▸ SUPPLIED INFORMATION:
○ ○ ○ ○
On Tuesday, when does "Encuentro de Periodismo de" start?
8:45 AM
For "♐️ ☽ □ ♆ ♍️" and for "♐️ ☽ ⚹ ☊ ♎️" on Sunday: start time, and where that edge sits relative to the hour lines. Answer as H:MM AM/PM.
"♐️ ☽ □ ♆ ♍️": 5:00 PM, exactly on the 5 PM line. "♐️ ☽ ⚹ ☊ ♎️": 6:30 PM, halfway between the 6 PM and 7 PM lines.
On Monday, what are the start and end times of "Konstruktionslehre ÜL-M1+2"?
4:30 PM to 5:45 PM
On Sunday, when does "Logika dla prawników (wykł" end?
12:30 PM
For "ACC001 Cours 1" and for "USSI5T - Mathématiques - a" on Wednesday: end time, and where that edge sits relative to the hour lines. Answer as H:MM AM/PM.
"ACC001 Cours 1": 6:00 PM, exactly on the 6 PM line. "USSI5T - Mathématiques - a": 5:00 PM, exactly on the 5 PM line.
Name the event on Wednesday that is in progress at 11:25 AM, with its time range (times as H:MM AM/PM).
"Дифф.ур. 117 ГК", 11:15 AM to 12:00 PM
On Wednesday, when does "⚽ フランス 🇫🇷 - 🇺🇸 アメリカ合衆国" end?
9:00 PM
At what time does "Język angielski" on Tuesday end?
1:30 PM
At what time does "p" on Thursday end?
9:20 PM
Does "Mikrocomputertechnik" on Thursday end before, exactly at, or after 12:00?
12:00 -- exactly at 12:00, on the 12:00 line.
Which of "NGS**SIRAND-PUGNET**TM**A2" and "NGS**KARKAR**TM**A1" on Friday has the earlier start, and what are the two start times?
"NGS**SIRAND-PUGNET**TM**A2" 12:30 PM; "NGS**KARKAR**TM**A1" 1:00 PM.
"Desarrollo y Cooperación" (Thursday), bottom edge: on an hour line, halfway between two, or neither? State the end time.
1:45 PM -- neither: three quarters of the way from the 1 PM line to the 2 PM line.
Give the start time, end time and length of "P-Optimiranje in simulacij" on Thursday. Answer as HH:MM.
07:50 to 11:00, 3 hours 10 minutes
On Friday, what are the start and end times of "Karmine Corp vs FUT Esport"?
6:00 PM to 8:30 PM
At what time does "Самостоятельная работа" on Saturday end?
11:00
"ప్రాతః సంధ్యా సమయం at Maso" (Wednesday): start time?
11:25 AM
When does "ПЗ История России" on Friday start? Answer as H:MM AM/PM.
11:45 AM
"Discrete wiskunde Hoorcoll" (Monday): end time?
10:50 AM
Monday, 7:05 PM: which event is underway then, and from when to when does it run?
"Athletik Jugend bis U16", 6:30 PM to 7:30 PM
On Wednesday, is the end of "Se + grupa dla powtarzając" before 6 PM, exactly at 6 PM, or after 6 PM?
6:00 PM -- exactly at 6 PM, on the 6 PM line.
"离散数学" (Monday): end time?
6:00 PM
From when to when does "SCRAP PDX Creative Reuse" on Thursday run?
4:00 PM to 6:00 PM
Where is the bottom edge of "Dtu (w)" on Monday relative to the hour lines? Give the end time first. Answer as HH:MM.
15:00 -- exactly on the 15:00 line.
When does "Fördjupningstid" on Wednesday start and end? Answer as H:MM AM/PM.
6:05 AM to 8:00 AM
○ ○ ○ ○
▸ AIM: Print all of the material above again, line for line, with no changes.

▸ SOLUTION TO THIS EXERCISE:
On Tuesday, when does "Encuentro de Periodismo de" start?
8:45 AM
For "♐️ ☽ □ ♆ ♍️" and for "♐️ ☽ ⚹ ☊ ♎️" on Sunday: start time, and where that edge sits relative to the hour lines. Answer as H:MM AM/PM.
"♐️ ☽ □ ♆ ♍️": 5:00 PM, exactly on the 5 PM line. "♐️ ☽ ⚹ ☊ ♎️": 6:30 PM, halfway between the 6 PM and 7 PM lines.
On Monday, what are the start and end times of "Konstruktionslehre ÜL-M1+2"?
4:30 PM to 5:45 PM
On Sunday, when does "Logika dla prawników (wykł" end?
12:30 PM
For "ACC001 Cours 1" and for "USSI5T - Mathématiques - a" on Wednesday: end time, and where that edge sits relative to the hour lines. Answer as H:MM AM/PM.
"ACC001 Cours 1": 6:00 PM, exactly on the 6 PM line. "USSI5T - Mathématiques - a": 5:00 PM, exactly on the 5 PM line.
Name the event on Wednesday that is in progress at 11:25 AM, with its time range (times as H:MM AM/PM).
"Дифф.ур. 117 ГК", 11:15 AM to 12:00 PM
On Wednesday, when does "⚽ フランス 🇫🇷 - 🇺🇸 アメリカ合衆国" end?
9:00 PM
At what time does "Język angielski" on Tuesday end?
1:30 PM
At what time does "p" on Thursday end?
9:20 PM
Does "Mikrocomputertechnik" on Thursday end before, exactly at, or after 12:00?
12:00 -- exactly at 12:00, on the 12:00 line.
Which of "NGS**SIRAND-PUGNET**TM**A2" and "NGS**KARKAR**TM**A1" on Friday has the earlier start, and what are the two start times?
"NGS**SIRAND-PUGNET**TM**A2" 12:30 PM; "NGS**KARKAR**TM**A1" 1:00 PM.
"Desarrollo y Cooperación" (Thursday), bottom edge: on an hour line, halfway between two, or neither? State the end time.
1:45 PM -- neither: three quarters of the way from the 1 PM line to the 2 PM line.
Give the start time, end time and length of "P-Optimiranje in simulacij" on Thursday. Answer as HH:MM.
07:50 to 11:00, 3 hours 10 minutes
On Friday, what are the start and end times of "Karmine Corp vs FUT Esport"?
6:00 PM to 8:30 PM
At what time does "Самостоятельная работа" on Saturday end?
11:00
"ప్రాతః సంధ్యా సమయం at Maso" (Wednesday): start time?
11:25 AM
When does "ПЗ История России" on Friday start? Answer as H:MM AM/PM.
11:45 AM
"Discrete wiskunde Hoorcoll" (Monday): end time?
10:50 AM
Monday, 7:05 PM: which event is underway then, and from when to when does it run?
"Athletik Jugend bis U16", 6:30 PM to 7:30 PM
On Wednesday, is the end of "Se + grupa dla powtarzając" before 6 PM, exactly at 6 PM, or after 6 PM?
6:00 PM -- exactly at 6 PM, on the 6 PM line.
"离散数学" (Monday): end time?
6:00 PM
From when to when does "SCRAP PDX Creative Reuse" on Thursday run?
4:00 PM to 6:00 PM
Where is the bottom edge of "Dtu (w)" on Monday relative to the hour lines? Give the end time first. Answer as HH:MM.
15:00 -- exactly on the 15:00 line.
When does "Fördjupningstid" on Wednesday start and end? Answer as H:MM AM/PM.
6:05 AM to 8:00 AM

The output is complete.